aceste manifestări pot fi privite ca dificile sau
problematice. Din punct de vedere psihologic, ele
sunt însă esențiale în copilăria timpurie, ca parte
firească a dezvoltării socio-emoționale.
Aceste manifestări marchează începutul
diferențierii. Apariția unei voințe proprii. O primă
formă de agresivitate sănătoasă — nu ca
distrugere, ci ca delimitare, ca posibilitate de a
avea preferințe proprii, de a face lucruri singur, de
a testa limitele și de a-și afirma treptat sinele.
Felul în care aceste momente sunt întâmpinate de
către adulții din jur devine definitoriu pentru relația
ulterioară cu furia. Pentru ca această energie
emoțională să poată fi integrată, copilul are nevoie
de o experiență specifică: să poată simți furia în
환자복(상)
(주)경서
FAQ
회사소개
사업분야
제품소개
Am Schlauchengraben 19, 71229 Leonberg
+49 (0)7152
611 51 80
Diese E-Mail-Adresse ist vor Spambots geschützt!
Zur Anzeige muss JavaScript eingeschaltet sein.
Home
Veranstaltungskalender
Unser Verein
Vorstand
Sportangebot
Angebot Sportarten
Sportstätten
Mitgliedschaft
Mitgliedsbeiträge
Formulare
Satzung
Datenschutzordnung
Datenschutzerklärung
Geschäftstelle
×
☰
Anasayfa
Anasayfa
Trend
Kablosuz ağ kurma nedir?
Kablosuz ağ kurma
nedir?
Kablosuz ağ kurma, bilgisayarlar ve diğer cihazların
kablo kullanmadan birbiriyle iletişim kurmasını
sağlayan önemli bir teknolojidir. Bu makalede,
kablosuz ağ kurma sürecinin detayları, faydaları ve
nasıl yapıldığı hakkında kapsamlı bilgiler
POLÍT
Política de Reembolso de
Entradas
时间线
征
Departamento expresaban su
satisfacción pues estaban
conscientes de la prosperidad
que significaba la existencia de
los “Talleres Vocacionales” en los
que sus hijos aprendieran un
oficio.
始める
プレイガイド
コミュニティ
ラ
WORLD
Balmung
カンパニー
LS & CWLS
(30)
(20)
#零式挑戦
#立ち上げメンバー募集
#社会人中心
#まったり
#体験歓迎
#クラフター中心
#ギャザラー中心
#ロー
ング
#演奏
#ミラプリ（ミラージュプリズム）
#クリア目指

Schriftliche Aufgabe » Gib sämtliche Zeilen oben Wort für Wort und ohne jede Änderung wieder.

Antwort folgt »
aceste manifestări pot fi privite ca dificile sau
problematice. Din punct de vedere psihologic, ele
sunt însă esențiale în copilăria timpurie, ca parte
firească a dezvoltării socio-emoționale.
Aceste manifestări marchează începutul
diferențierii. Apariția unei voințe proprii. O primă
formă de agresivitate sănătoasă — nu ca
distrugere, ci ca delimitare, ca posibilitate de a
avea preferințe proprii, de a face lucruri singur, de
a testa limitele și de a-și afirma treptat sinele.
Felul în care aceste momente sunt întâmpinate de
către adulții din jur devine definitoriu pentru relația
ulterioară cu furia. Pentru ca această energie
emoțională să poată fi integrată, copilul are nevoie
de o experiență specifică: să poată simți furia în
환자복(상)
(주)경서
FAQ
회사소개
사업분야
제품소개
Am Schlauchengraben 19, 71229 Leonberg
+49 (0)7152
611 51 80
Diese E-Mail-Adresse ist vor Spambots geschützt!
Zur Anzeige muss JavaScript eingeschaltet sein.
Home
Veranstaltungskalender
Unser Verein
Vorstand
Sportangebot
Angebot Sportarten
Sportstätten
Mitgliedschaft
Mitgliedsbeiträge
Formulare
Satzung
Datenschutzordnung
Datenschutzerklärung
Geschäftstelle
×
☰
Anasayfa
Anasayfa
Trend
Kablosuz ağ kurma nedir?
Kablosuz ağ kurma
nedir?
Kablosuz ağ kurma, bilgisayarlar ve diğer cihazların
kablo kullanmadan birbiriyle iletişim kurmasını
sağlayan önemli bir teknolojidir. Bu makalede,
kablosuz ağ kurma sürecinin detayları, faydaları ve
nasıl yapıldığı hakkında kapsamlı bilgiler
POLÍT
Política de Reembolso de
Entradas
时间线
征
Departamento expresaban su
satisfacción pues estaban
conscientes de la prosperidad
que significaba la existencia de
los “Talleres Vocacionales” en los
que sus hijos aprendieran un
oficio.
始める
プレイガイド
コミュニティ
ラ
WORLD
Balmung
カンパニー
LS & CWLS
(30)
(20)
#零式挑戦
#立ち上げメンバー募集
#社会人中心
#まったり
#体験歓迎
#クラフター中心
#ギャザラー中心
#ロー
ング
#演奏
#ミラプリ（ミラージュプリズム）
#クリア目指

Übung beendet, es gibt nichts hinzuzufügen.